### Work item
Could you filter the records below down to the lines that include the word "Right"?

-- Input for this task follows --

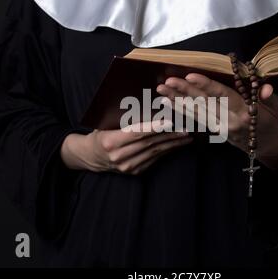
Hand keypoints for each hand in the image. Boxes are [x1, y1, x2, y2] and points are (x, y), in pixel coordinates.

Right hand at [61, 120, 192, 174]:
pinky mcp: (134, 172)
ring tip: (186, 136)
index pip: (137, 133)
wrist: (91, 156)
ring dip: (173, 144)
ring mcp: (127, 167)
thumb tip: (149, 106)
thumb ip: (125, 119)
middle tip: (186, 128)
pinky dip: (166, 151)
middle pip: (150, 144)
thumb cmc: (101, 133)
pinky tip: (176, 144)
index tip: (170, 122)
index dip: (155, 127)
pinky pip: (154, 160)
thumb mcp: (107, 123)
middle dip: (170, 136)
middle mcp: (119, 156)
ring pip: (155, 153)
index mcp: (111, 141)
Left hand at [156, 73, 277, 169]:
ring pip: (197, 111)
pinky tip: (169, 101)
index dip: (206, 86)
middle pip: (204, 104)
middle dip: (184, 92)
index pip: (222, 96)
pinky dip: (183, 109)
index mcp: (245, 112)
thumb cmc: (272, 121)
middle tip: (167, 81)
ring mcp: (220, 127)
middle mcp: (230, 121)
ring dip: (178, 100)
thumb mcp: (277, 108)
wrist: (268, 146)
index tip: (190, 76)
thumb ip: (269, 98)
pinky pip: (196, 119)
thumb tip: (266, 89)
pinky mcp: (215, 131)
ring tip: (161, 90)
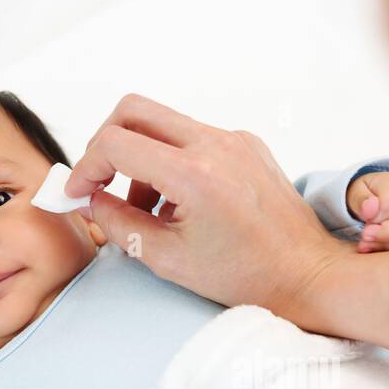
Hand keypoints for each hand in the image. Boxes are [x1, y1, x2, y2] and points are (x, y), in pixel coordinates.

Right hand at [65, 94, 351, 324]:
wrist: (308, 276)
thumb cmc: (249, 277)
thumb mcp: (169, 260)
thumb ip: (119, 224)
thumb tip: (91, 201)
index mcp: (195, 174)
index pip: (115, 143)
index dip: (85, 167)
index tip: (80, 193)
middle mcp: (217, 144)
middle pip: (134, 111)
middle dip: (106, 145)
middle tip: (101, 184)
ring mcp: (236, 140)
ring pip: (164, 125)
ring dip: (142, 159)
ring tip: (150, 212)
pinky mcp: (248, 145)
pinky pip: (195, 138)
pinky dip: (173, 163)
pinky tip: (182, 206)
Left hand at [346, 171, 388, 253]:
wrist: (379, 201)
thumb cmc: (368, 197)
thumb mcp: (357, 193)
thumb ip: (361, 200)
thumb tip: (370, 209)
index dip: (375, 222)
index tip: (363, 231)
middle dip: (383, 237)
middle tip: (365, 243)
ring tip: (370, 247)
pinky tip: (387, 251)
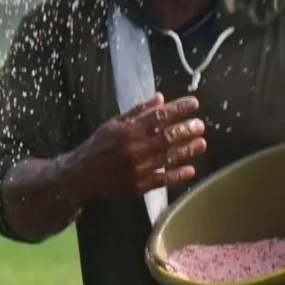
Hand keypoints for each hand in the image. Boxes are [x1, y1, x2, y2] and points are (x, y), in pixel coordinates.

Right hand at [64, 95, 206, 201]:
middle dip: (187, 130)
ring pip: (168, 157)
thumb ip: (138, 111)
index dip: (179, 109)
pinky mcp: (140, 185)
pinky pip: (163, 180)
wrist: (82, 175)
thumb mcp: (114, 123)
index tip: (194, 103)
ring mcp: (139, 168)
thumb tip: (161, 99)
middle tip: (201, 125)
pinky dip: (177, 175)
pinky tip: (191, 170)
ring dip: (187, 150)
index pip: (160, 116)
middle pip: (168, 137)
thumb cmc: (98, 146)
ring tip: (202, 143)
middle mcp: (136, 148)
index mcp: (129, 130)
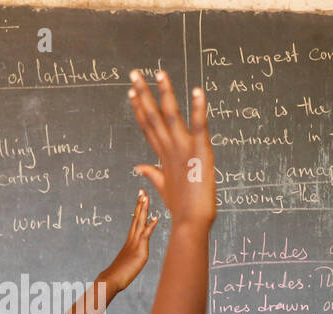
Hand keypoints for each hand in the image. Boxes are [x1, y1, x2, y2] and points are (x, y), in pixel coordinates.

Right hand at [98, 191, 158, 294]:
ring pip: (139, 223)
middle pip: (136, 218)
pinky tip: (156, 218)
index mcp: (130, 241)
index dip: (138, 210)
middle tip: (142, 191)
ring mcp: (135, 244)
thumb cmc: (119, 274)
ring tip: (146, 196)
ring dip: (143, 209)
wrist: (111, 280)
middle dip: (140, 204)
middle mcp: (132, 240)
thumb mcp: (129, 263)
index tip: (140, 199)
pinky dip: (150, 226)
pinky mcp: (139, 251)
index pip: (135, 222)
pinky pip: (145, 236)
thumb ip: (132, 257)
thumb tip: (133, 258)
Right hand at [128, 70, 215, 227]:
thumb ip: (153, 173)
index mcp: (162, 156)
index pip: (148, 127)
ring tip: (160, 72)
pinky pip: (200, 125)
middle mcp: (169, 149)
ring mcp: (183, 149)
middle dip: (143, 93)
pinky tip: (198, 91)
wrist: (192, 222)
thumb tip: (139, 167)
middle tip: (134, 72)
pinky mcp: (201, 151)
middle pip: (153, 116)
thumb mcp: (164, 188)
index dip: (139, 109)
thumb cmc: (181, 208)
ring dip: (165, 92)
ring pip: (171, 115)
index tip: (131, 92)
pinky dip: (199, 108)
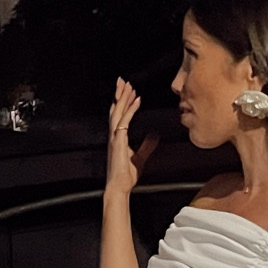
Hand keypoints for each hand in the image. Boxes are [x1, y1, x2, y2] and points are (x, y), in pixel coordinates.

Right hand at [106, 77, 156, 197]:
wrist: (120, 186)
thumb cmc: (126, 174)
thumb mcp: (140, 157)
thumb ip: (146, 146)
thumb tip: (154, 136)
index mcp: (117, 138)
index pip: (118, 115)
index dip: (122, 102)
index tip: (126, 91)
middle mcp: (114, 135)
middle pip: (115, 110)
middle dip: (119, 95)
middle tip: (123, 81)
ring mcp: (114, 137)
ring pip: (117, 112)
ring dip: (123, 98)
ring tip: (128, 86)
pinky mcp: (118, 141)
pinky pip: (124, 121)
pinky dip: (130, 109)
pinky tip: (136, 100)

-- Input for this task concluded --
-- Input for this task follows --

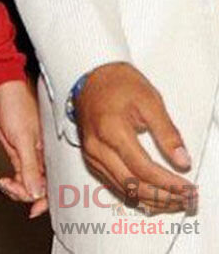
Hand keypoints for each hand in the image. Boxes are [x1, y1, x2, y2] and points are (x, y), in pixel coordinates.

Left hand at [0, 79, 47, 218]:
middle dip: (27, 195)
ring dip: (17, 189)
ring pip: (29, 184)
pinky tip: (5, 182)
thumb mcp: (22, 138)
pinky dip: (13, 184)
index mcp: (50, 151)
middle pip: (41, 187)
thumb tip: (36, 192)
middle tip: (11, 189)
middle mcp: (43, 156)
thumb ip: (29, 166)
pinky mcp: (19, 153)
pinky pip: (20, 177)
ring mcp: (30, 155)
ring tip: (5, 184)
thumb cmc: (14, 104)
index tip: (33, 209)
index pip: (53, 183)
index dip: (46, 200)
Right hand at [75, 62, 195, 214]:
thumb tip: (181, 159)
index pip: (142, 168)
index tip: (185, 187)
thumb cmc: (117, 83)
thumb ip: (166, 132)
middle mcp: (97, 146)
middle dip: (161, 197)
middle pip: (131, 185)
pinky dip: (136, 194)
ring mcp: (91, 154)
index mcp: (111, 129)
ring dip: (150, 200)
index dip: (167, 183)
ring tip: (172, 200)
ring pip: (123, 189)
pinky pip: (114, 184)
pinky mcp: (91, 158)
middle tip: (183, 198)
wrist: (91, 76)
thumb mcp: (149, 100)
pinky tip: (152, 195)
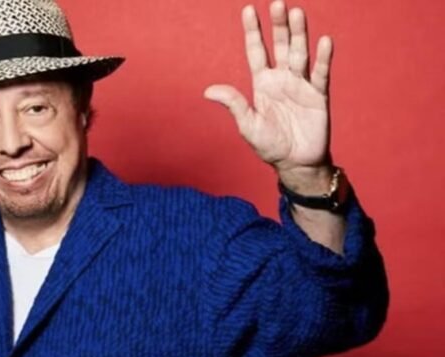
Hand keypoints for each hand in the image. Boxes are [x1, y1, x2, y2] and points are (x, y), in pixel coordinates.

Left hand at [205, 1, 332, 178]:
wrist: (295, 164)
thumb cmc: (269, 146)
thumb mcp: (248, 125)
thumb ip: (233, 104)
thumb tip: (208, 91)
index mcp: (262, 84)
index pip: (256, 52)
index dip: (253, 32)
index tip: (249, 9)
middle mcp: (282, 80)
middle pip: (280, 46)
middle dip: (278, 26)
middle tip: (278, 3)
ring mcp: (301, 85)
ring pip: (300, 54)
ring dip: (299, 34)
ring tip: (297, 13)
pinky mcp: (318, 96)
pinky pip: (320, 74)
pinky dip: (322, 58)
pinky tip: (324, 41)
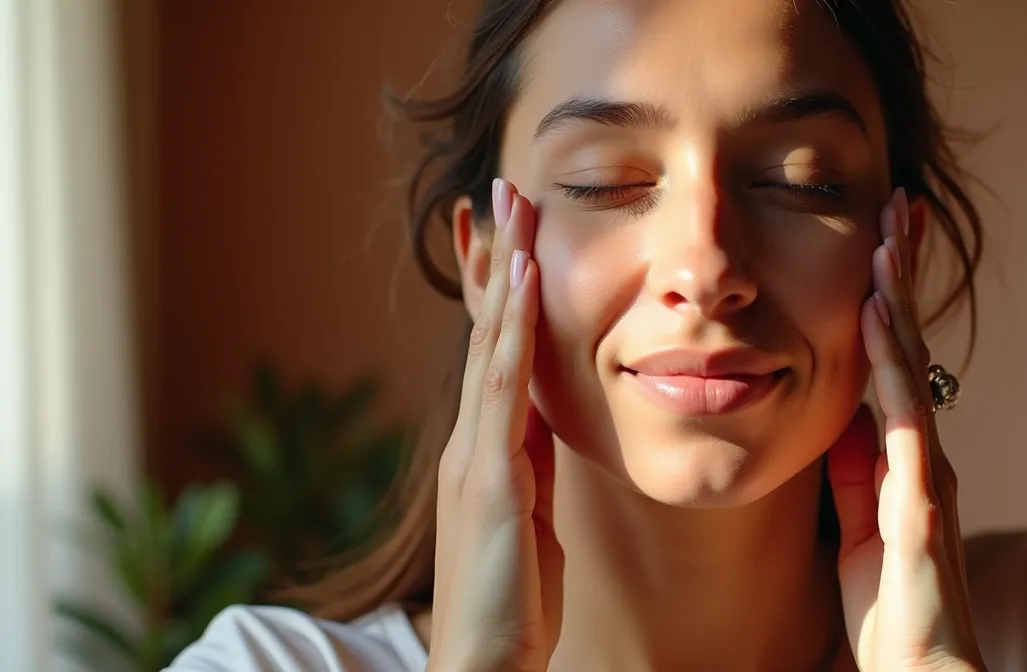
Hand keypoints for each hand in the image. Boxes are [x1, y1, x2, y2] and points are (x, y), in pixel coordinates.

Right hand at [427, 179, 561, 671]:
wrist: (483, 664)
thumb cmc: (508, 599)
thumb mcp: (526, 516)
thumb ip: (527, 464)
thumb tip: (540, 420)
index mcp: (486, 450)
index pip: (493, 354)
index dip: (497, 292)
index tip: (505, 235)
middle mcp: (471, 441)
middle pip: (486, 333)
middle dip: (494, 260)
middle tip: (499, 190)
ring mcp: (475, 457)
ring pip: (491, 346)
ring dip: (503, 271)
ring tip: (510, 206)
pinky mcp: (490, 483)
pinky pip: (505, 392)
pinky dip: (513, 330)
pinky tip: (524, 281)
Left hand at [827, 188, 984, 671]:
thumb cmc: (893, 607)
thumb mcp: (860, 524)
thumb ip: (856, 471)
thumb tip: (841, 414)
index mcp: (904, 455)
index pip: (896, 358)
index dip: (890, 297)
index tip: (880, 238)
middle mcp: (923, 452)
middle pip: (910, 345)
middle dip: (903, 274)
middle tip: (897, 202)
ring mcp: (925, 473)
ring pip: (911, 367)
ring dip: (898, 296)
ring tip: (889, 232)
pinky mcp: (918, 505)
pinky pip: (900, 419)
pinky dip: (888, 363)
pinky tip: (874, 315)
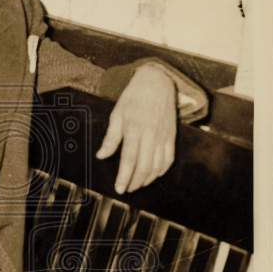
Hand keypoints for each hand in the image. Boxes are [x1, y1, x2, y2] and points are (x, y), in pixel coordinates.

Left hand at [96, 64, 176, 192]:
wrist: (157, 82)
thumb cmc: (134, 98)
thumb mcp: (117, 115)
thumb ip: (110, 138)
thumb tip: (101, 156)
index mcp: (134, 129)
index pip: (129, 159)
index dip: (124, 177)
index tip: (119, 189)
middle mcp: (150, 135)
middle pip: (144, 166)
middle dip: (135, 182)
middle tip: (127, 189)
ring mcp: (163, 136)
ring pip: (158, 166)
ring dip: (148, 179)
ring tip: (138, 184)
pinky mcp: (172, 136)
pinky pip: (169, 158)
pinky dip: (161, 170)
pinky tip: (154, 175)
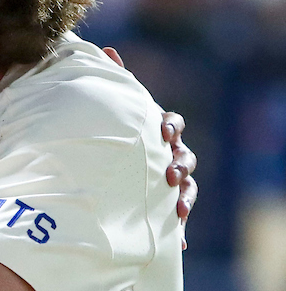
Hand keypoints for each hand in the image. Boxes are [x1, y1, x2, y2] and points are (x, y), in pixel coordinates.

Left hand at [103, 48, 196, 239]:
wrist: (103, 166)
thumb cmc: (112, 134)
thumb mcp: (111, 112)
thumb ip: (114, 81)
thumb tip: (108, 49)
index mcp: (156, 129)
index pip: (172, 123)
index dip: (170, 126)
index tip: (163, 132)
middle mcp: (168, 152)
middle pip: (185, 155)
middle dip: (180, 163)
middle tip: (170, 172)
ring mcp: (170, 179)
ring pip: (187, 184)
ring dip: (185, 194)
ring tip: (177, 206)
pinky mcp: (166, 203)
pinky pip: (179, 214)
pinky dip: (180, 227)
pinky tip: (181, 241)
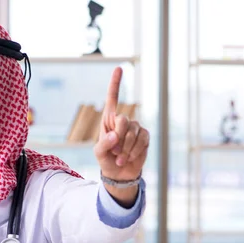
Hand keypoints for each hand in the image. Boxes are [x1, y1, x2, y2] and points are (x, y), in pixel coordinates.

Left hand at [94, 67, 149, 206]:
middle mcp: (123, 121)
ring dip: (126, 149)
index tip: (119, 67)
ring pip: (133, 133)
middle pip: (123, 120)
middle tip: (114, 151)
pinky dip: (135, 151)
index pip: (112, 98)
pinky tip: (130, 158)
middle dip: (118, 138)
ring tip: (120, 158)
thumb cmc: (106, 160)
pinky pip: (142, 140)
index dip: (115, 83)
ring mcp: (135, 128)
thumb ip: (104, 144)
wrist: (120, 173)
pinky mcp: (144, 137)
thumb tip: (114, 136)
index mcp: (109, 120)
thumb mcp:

-- Input for this task concluded --
-- Input for this task follows --

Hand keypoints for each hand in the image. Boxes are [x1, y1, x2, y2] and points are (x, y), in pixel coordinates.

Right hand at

-- Input for this task concluded --

### Solution to the problem
Right hand at [61, 120, 192, 174]:
Right hand at [65, 94, 351, 324]:
Right hand at [64, 95, 206, 201]:
Right hand at [98, 191, 158, 294]:
Right hand at [128, 70, 215, 227]:
Right hand at [106, 77, 156, 197]:
Right hand at [75, 62, 195, 214]:
Right hand at [427, 179, 561, 671]:
Right hand at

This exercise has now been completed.